▸ **Work instruction**:
Answer these from the text on AI coaches in coaching research.
1. Which two fields does coaching borrow from liberally?
2. What issue prevents many coaches from taking part in research?
3. What arrival makes it possible to create very eloquent and realistic AI coaches?

▸ **Text passage**:
=== Begin Enclosure ===

Although coaching research has grown significantly in the last 10 years there is still a lot we don’t know about coaching. What actually happens in a coaching session that causes change in clients? What types of coaching should we in which scenarios? How many coaching sessions are needed to achieve outcomes? Is it better to be a directive or a non-directive coach? Etc…

As a relatively new practice and academic discipline coach borrows liberally from other fields such as psychology and adult learning. Nothing wrong with that, in fact I think is it is precisely because coaching has grown organically, that we have achieved such success. (see excellent article by Prof Tatiana Bachkirova – “Old wine in new bottles: Exploring pragmatism as a philosophical framework for the discipline of coaching”). However when practice far outruns science we start walking in thin ice and scenes of snake oil salespeople start flickering on radar screens. We need to keep doing high quality research to understand coaching better, however this is not easy.

I won’t go into the details of what constitutes “good” research, but suffice to say that you would need a large number of coaches to do various coaching acts over a period of time so that one could compare outcomes. Coaches are expensive and not many typically volunteer to participate in research for free (what a pity!). There is of course the real issue of client confidentiality that prevents may coaches from participating in research. And this is where I see AI Coaches come to our aid. I have done a number of research studies where I used AI chatbot coaches to perform certain coaching tasks and I see huge potential to use this approach to boost coaching research.

It is much easier to create and use AI coaches in research than human coaches due to lower cost and availability. I am planning a number of experiments where I want to compare different coaching approaches, techniques, durations etc using AI chatbot coaches. This approach eliminates the cost and reluctance of human coaches and could dramatically speed up the time it takes to collect data. Of course we cannot completely generalised the findings of an AI coach to a human coach, but it would give us some direction of where to focus our human coaching research efforts. As I have said before, the arrival of Large Language Models (LLMs) now makes it possible for us to create very eloquent and realistic AI coaches. Very exciting!

Enough said! Let me start writing a proposal for my next AI coaching research project!

=== End Enclosure ===

▸ **Stored data**:
=== Begin Enclosure ===

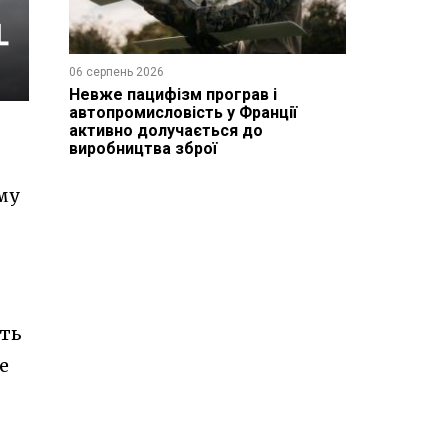
06 серпень 2026
Невже пацифізм програв і
автопромисловість у Франції
активно долучається до
виробництва зброї
му
сть
е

=== End Enclosure ===

▸ **Solved exercise**:
1. Psychology and adult learning.
2. Client confidentiality.
3. The arrival of Large Language Models (LLMs).